Last Saturday's ill-advised JetBlue Flight 504 from Fort Lauderdale to Newark, N.J., was diverted after a forecast massive snowstorm forced the aircraft to land at overwhelmed Bradley International Airport outside Hartford, Conn. The plane then forlornly sat on the ground for the next seven hours. In short order, as the captain pleaded with air controllers for help, the plane ran out of food and water, and the overtaxed lavatories soon failed. This was a perfect storm of airline incompetence and a massive failure in customer service.
In the wake of egregious similar delays in 2007, Congress passed an airline passenger bill of rights that went into effect last year. It calls for airlines to be fined $27,500 for each domestic passenger delayed on the ground for more than three hours. The law seems to have had a positive impact on carriers, with a 97 percent reduction in these excessive ground delays in the first year of the rules.

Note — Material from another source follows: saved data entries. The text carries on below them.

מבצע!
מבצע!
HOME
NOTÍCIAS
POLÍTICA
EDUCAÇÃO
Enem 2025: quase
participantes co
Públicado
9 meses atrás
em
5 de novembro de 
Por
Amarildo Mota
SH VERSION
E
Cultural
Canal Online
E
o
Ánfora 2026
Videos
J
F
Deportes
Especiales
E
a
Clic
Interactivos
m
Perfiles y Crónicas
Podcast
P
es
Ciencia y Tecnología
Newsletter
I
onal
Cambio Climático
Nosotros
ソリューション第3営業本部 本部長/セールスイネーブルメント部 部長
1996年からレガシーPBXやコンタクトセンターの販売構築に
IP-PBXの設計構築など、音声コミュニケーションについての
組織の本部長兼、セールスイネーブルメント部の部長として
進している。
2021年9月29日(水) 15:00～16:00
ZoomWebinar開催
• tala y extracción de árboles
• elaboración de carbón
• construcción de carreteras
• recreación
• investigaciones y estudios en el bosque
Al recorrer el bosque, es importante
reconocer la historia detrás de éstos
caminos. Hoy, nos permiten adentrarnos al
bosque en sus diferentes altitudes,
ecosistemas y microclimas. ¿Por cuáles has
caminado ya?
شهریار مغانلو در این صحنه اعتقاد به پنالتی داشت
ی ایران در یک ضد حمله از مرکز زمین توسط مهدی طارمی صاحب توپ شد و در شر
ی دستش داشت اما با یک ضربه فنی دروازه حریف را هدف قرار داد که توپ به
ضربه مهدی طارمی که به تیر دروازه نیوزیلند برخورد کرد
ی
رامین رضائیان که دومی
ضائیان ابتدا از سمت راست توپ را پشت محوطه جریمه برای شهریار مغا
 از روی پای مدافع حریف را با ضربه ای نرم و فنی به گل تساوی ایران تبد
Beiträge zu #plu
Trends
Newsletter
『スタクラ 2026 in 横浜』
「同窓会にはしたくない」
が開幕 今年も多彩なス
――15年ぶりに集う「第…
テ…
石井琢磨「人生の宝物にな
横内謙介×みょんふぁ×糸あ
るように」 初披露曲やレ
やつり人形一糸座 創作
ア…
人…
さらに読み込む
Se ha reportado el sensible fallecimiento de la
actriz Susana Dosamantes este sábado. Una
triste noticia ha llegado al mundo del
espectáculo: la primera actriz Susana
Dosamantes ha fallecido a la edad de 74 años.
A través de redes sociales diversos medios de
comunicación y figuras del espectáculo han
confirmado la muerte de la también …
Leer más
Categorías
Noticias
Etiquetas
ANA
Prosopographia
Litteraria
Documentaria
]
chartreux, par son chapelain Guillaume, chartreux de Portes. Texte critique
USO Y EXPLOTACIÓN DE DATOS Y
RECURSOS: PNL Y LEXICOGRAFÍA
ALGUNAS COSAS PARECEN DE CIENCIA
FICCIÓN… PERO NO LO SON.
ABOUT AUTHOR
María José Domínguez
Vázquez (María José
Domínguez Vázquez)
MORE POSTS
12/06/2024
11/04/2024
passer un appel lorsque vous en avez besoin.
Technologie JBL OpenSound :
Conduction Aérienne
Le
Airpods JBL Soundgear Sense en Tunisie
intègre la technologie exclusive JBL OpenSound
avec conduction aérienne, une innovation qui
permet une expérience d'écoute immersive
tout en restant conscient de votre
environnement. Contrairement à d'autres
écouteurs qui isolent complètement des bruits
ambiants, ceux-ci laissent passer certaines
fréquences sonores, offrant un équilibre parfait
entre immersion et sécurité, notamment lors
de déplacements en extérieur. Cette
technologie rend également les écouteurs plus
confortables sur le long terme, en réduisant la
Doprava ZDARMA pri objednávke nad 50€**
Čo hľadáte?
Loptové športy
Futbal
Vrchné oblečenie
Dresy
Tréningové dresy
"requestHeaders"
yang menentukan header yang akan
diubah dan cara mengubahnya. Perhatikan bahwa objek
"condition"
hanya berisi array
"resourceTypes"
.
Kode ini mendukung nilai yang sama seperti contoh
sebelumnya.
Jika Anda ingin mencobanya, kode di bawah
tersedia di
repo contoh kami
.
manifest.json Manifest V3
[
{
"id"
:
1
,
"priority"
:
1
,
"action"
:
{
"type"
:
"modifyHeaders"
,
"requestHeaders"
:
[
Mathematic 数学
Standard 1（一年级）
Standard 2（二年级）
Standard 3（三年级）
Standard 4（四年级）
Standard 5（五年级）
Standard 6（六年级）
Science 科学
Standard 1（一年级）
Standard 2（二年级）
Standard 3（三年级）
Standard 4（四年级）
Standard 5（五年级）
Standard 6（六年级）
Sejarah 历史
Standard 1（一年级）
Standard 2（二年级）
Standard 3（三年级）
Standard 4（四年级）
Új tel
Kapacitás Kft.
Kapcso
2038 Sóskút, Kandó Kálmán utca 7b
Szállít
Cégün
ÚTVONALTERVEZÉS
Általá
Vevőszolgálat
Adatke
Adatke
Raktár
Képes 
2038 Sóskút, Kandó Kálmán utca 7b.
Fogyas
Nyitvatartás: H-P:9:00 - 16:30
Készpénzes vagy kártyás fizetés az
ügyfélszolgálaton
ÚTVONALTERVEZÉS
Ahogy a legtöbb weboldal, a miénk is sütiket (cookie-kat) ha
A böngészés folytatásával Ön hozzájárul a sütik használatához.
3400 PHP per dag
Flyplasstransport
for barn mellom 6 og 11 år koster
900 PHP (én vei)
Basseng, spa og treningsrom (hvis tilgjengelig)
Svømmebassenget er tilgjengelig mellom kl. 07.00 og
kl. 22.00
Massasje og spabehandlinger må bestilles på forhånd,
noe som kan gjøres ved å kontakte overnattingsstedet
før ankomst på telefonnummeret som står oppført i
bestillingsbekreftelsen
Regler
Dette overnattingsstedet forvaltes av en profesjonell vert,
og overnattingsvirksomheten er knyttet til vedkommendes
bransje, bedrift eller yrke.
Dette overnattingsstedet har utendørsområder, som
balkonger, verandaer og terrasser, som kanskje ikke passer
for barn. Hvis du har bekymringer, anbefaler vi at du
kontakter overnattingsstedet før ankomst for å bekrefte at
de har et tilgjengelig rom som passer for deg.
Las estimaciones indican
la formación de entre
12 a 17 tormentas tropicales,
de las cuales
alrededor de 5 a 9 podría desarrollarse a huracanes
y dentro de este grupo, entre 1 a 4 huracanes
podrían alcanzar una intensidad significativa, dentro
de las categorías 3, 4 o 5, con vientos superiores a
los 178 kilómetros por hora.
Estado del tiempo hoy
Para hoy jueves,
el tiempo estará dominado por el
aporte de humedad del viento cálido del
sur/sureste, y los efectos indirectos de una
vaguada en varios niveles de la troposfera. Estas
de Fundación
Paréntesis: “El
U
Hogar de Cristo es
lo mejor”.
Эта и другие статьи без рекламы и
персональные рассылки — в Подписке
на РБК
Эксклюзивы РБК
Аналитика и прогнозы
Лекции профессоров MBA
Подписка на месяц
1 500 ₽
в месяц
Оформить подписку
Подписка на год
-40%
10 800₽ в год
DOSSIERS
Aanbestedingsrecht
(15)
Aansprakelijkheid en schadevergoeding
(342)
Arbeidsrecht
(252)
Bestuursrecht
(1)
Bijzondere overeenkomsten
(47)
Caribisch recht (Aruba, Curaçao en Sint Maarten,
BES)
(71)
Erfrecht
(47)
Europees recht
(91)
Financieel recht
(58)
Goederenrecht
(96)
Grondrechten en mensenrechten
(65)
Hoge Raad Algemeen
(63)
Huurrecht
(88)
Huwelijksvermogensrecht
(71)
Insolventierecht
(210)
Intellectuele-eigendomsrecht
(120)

To be sure, the Federal Aviation Administration bears a portion of the blame for the JetBlue passengers' plight by ordering the plane to land at an airport incapable of handling a sudden influx of diverted flights. But the largest share of the blame falls to JetBlue, which knowingly allowed Flight 504 to take off into a forecast severe weather event. The airline callously disrupted the travel plans of its passengers and potentially put their lives at risk.
Because it so cavalierly put profits ahead of the well-being of its passengers, JetBlue should be required to pay the maximum $5 million in fines mandated by the federal guidelines. The severe sanctions would send a chilling message to other carriers to think twice about their customers and their bottom lines before going wheels up into a blizzard of greed.